ACTIVITY -> Pick up the text below on hand-copying manuscripts right after its last sentence and keep it going.

GIVEN TEXT ->
Collation Lesson 13 - Dr. Dorrit van Dalen and dr. Peter Webb

The physical production of a new copy of a book in the Manuscript Age could occur in several ways. Lesson 12 explored the most elaborate process involving the oral reading and copying of a book in the presence of a group of scholars, but most manuscripts were produced in less formal settings. An individual could make a new copy himself of an older manuscript, or rent an older manuscript from a professional bookseller (warrāq) and copy it, or, most commonly, an individual or bookseller could commission a new copy to be made by a professional copyist (nāsikh or nassākh).

In all of the above cases, the production of a book involved the transcription of its text from an earlier copy over many hours of writing, hours in which the attention of a copyist could slack. The quality of copied manuscripts accordingly depended on both the quality of the exemplar from which the new book was copied (aṣl) and the care and accuracy of the copyist.

EXTRACTED DATA ->

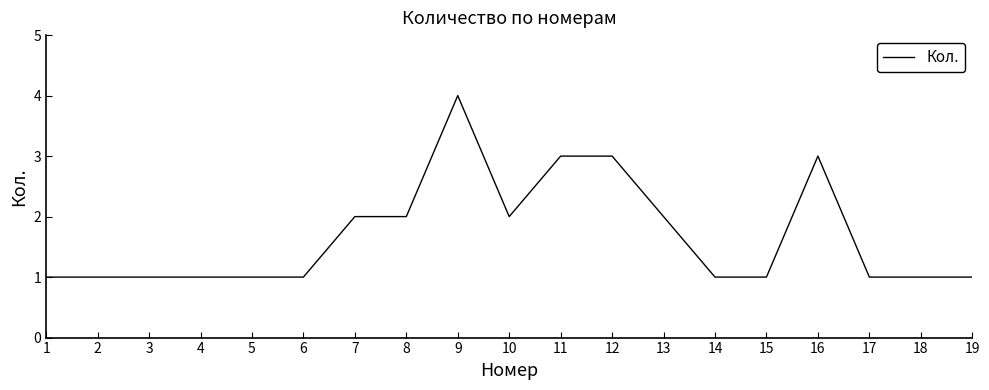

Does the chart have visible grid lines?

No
...
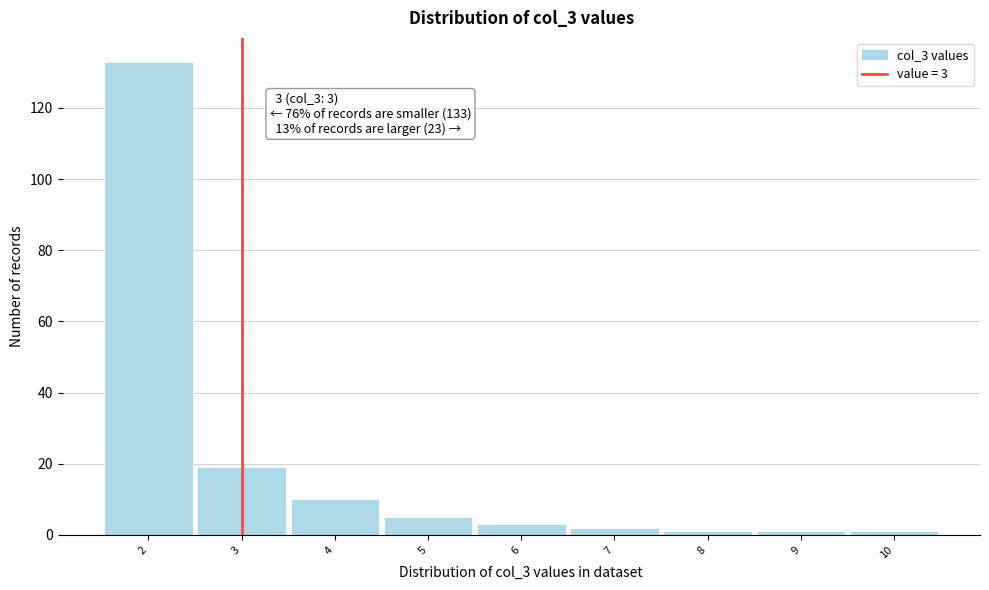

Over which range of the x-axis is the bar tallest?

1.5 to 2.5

WRITTEN RESPONSE ->
As discussed in Lesson 11, the most valued copies were those which could be shown to have been transcribed from either (i) the original aṣl written by the book's author himself, or (ii) a copy which bore a chain of transcription of copies that trace back to the author's original. In the clear majority of cases, however, copyists did not have access to the author's original or meticulously-copied transcriptions of the author's original, and instead copyists had to work from non-authorised exemplars. Sometimes copyists specify that they produced their version from an 'old copy' (nuskha qadīma), which presumably communicated a degree of authority, but in other cases, the identity of the exemplar aṣl is not mentioned.

Whatever the nature of the exemplar, copyists generally evidence that they double-checked their transcriptions in some way to rectify inadvertent mistakes (see Lesson 14 for more on scribal errors). Sometimes this checking was only performed by the copyist himself in a relatively informal process of double-checking what he wrote (taḥrīr), but better-quality manuscripts were those more carefully double-checked via a process known as collation: Ar. muqābala, muʿāraḍa, or ʿarḍ. Collation involved the checking of the new manuscript copy against the original exemplar aṣl and/or against other exemplars of the same book. This collation process could be undertaken by reading the new copy and the exemplar side-by-side, but in some fields, particularly hadith studies, the collation was ideally performed orally in auditions like those discussed in Lesson 12.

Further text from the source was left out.